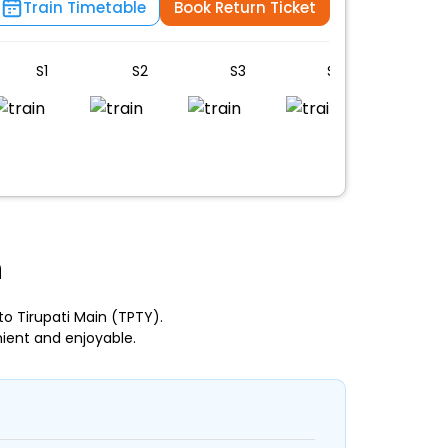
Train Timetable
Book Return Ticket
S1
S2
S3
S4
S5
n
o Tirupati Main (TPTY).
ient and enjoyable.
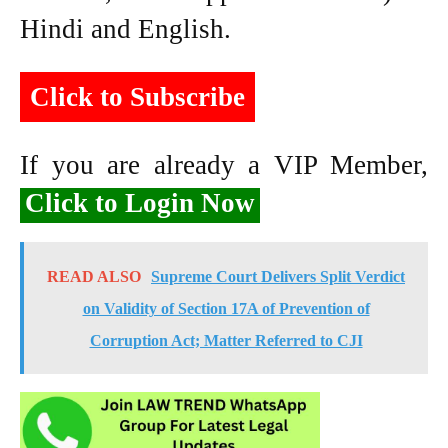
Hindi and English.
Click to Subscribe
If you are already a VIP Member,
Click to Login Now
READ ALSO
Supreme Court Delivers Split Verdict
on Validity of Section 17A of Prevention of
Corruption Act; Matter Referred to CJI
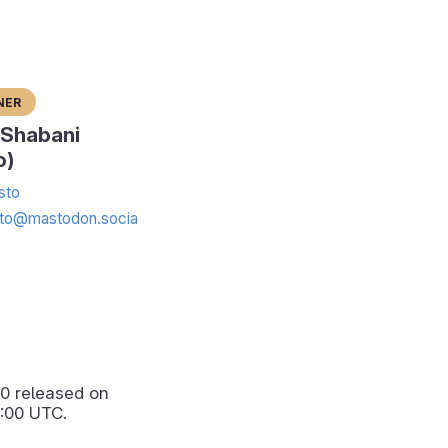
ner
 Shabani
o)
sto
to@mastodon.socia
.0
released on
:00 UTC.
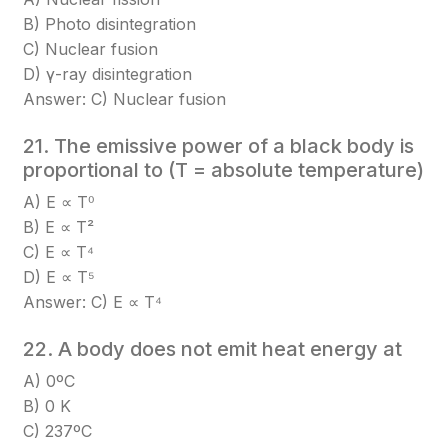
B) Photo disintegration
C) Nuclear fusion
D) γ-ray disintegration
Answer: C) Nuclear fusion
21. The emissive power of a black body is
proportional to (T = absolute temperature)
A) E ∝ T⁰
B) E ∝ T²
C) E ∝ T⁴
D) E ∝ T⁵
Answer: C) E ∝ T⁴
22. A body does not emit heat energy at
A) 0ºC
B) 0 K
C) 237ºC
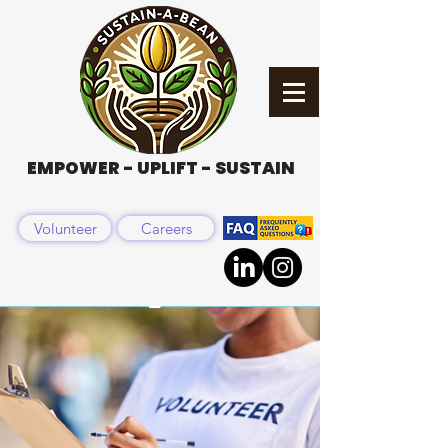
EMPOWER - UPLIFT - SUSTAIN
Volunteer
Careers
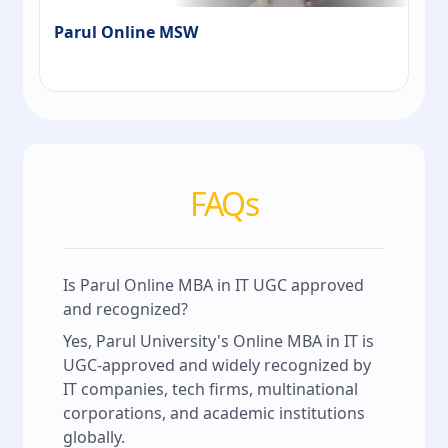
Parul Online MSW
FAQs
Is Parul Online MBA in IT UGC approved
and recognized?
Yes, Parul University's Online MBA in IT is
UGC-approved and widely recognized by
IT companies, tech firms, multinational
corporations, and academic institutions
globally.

-.-.-

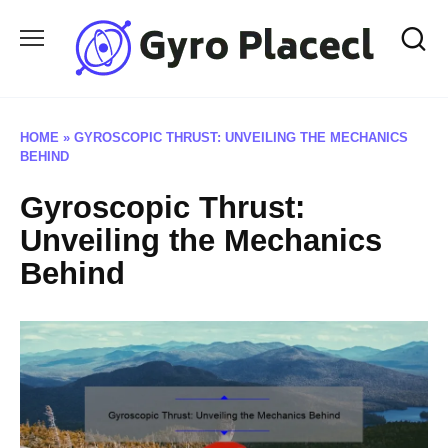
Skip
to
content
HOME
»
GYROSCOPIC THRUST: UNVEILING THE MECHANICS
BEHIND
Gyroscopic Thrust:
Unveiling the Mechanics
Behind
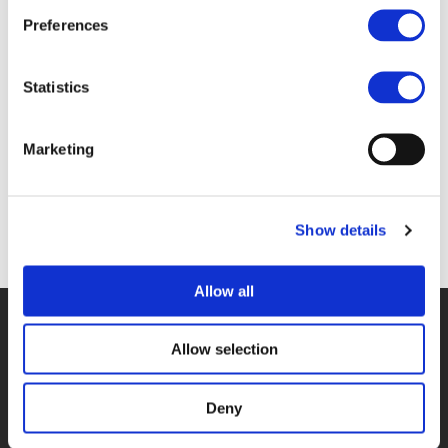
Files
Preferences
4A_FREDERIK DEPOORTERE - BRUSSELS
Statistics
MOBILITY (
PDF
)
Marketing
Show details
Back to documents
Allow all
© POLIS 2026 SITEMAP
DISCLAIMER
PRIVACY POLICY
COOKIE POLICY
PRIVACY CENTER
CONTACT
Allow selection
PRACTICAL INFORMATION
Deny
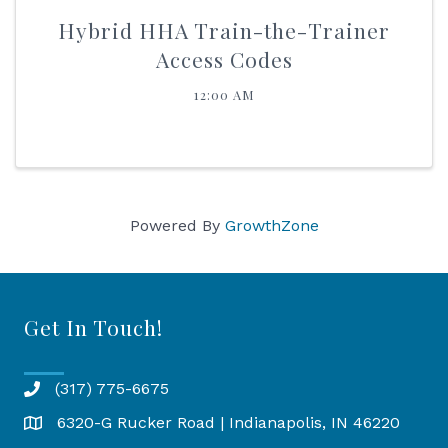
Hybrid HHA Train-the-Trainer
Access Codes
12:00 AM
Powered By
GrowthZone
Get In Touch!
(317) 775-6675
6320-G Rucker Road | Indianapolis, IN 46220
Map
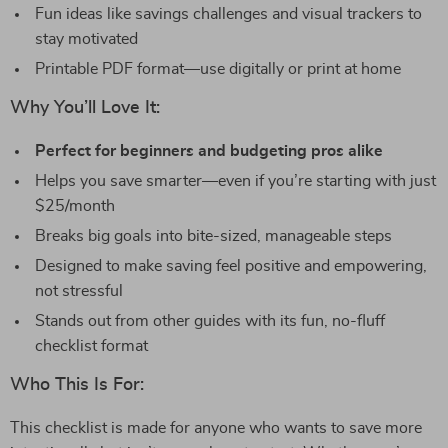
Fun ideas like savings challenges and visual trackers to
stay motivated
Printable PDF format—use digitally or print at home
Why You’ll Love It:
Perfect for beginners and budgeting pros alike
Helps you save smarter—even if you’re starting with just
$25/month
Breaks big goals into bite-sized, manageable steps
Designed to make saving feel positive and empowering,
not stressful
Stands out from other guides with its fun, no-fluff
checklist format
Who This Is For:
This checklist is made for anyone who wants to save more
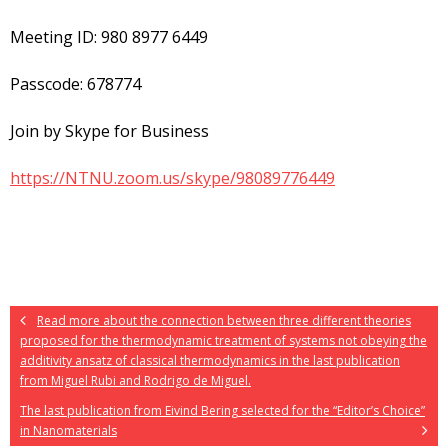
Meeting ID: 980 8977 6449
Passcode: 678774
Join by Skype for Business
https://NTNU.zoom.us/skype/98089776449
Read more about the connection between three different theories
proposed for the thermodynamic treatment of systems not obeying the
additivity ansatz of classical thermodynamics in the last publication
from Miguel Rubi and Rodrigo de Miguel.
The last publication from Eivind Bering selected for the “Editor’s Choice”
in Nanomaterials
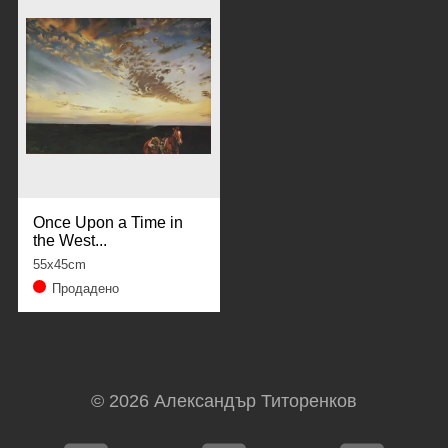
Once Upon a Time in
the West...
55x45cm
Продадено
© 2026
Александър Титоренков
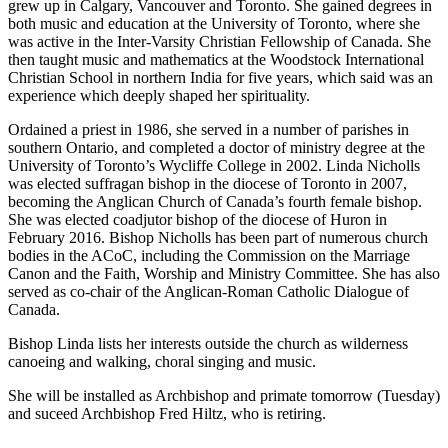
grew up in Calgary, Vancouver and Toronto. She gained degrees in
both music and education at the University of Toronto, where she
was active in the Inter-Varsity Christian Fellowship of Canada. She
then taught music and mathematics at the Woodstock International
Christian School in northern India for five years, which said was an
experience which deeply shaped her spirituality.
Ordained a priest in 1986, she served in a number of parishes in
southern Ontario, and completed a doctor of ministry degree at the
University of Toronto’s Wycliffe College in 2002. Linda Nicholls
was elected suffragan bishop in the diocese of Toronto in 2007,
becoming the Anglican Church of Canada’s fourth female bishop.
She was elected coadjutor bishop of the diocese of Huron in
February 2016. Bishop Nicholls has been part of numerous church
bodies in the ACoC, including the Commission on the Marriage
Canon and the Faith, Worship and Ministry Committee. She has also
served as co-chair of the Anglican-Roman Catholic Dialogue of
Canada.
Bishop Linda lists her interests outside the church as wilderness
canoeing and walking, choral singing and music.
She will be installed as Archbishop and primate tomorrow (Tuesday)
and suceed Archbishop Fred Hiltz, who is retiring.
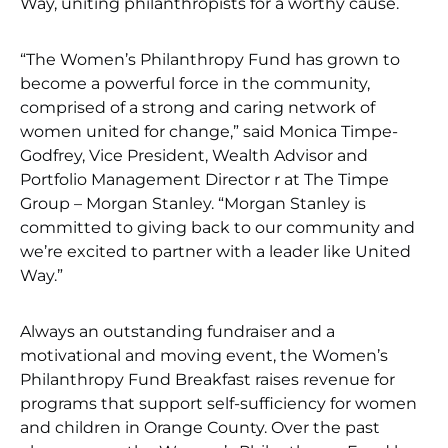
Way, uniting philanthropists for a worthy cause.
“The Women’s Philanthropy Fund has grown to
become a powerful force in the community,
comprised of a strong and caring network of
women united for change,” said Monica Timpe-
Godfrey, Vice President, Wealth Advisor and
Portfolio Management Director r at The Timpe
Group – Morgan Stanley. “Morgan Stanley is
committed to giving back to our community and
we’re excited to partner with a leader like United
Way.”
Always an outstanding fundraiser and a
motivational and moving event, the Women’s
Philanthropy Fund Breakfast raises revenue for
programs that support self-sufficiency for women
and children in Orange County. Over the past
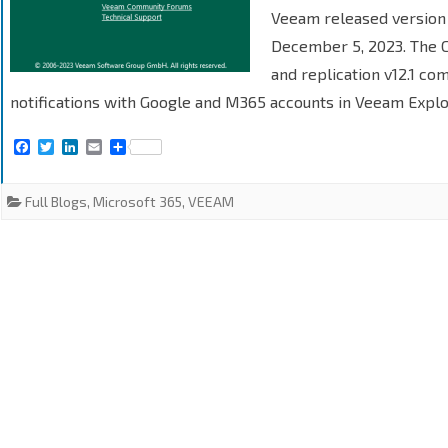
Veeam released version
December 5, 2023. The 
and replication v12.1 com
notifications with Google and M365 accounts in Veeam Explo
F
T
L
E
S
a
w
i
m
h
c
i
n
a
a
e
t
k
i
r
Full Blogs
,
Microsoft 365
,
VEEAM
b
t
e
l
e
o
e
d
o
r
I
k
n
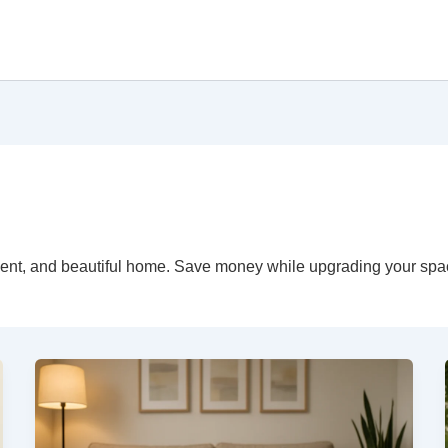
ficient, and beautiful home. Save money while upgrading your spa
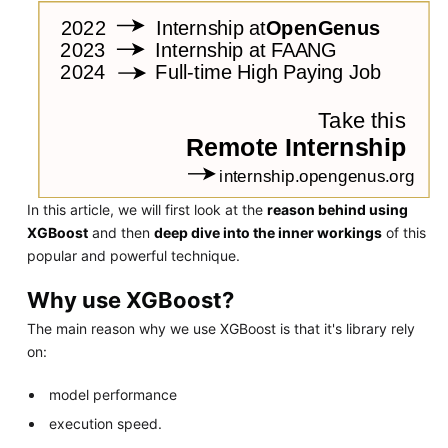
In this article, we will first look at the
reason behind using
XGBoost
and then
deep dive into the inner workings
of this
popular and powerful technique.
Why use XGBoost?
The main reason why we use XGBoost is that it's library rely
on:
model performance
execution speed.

-.-.-

## About this exercise
Transcribe every row from the line containing "Once Upon a Time in" down to the line containing "Александър Титоренков", both included, with no changes.

## Result of this exercise
Once Upon a Time in
the West...
55x45cm
Продадено
© 2026
Александър Титоренков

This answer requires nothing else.